Comi Toulabour serait parvenu, dans une étude de cas portant sur le Togo, à inscrire la mystification des entreprises du pouvoir dans un cadre de rapport de force et de jeux politiques. D’après lui, ceux-ci sont entrepris de façon à contaminer l’ensemble social et culturel, même si leur fonction d’ordre (et de contestation), de répression (et de défense), représentation (et de travestissement) restent bien ceux d’un pouvoir d’Etat5. On considère cette capacité du politique de bâtir des entreprises politiques en « contaminant l’ensemble social et culturel », pour revenir à la problématique de la démocratie, au Mozambique. Inscrite dans l’interactivité du social et du politique, la démocratie est porteuse de valeurs, celles de la citoyenneté. A la lumière de l’expérience des pays occidentaux, la citoyenneté s’est revêtue de signification : elle s’est traduite par la capacité d’exercer les droits liés à la participation politique de type démocratique, par des individus libres de toutes les autres formes d’allégeance, au profit de l’appartenance et de l’identification à l’Etat-nation. Or, pour ce qui est des espaces entre tradition et modernité, la citoyenneté, comme mode d’allégeance à la société globale, est coexistante avec des formes d’obéissance communautaire, religieuse, ethnique, etc. 

La démocratie débouche, entre autres réalités, sur l’élection des leaders, des représentants politiques, des organisations à chaque échelon de la société. Du fait que la coexistence de multiples formes d’allégeance dans le contexte entre tradition et modernité, la démocratie apporte un regain d’intérêt au concept d’espace social. C’est à la suit de ces constats qu’on se pose les questions suivantes :

-La multiplicité des modes d’allégeance faisant système avec le lien des individus à la société globale, à quoi attribue-t-on la formation de l’opinion et des préférences politiques ?

-Etant donné la dimension trans-ethnique de la mobilisation sociale autour d’un cercle des partis politiques, à quelles stratégies cette élite a-t-elle recours pour se faire légitimer dans des espaces différenciés, dont l’assemblage structure la société globale ?

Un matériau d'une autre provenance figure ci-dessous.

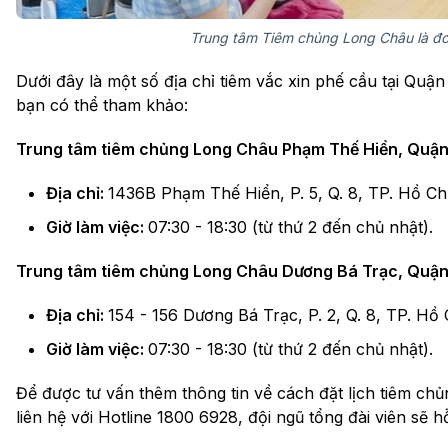
Trung tâm Tiêm chủng Long Châu là đơn
Dưới đây là một số địa chỉ tiêm vắc xin phế cầu tại Q
bạn có thể tham khảo:
Trung tâm tiêm chủng Long Châu Phạm Thế Hiển, Quận
Địa chỉ:
1436B Phạm Thế Hiển, P. 5, Q. 8, TP. Hồ Ch
Giờ làm việc:
07:30 - 18:30 (từ thứ 2 đến chủ nhật).
Trung tâm tiêm chủng Long Châu Dương Bá Trạc, Quận
Địa chỉ:
154 - 156 Dương Bá Trạc, P. 2, Q. 8, TP. Hồ 
Giờ làm việc:
07:30 - 18:30 (từ thứ 2 đến chủ nhật).
Để được tư vấn thêm thông tin về cách đặt lịch tiêm chủ
liên hệ với Hotline 1800 6928, đội ngũ tổng đài viên sẽ hỗ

L’analyse de faits politiques en termes de déconcentration politique, parce qu’elle met en valeur l’effet de la multiplicité des réseaux reliant des individus à leurs espaces/groupes sociaux, paraît être pertinente. Par la suite, on essaye d’expliquer le déphasage entre le concept classique de démocratie et le contexte de son adoption comme mode de régulation politique (chap. V) ; puis, les espaces sociaux mozambicains repris, on s’efforce d’illustrer la capacité du politique d’avoir recours à l’ordinaire comme mode de mobilisation politique lors des élections multipartisanes de 1994. Les premières dans le contexte mozambicain, elles résultèrent, en dépit du déficit d’allégeance citoyenne, dans la reconstitution du système politique (chap.VI).

Notes
1.

Cf. BALANDIER, G., Sociologie actuelle de l’Afrique noire, Paris, PUF, 1982,360p, p. 38.

2.

Cf. Nous nous référons au Fond Monétaire International et à la Banque Mondiale, Cf. BAYART, J.F., « La problématique de la démocratie en Afrique noire : la baule, et puis après », Politique africaine, 43, oct. 1991, pp5-20, p. 17.

3.

Ibidem, p.43.

5.

TOULABOUR, Comi, cité, COPANS, J., La Longue Marche de la Démocratie Africaine : savoirs, intellectuels et démocratie, Paris, Karthala, 1998, 370p, p. 288.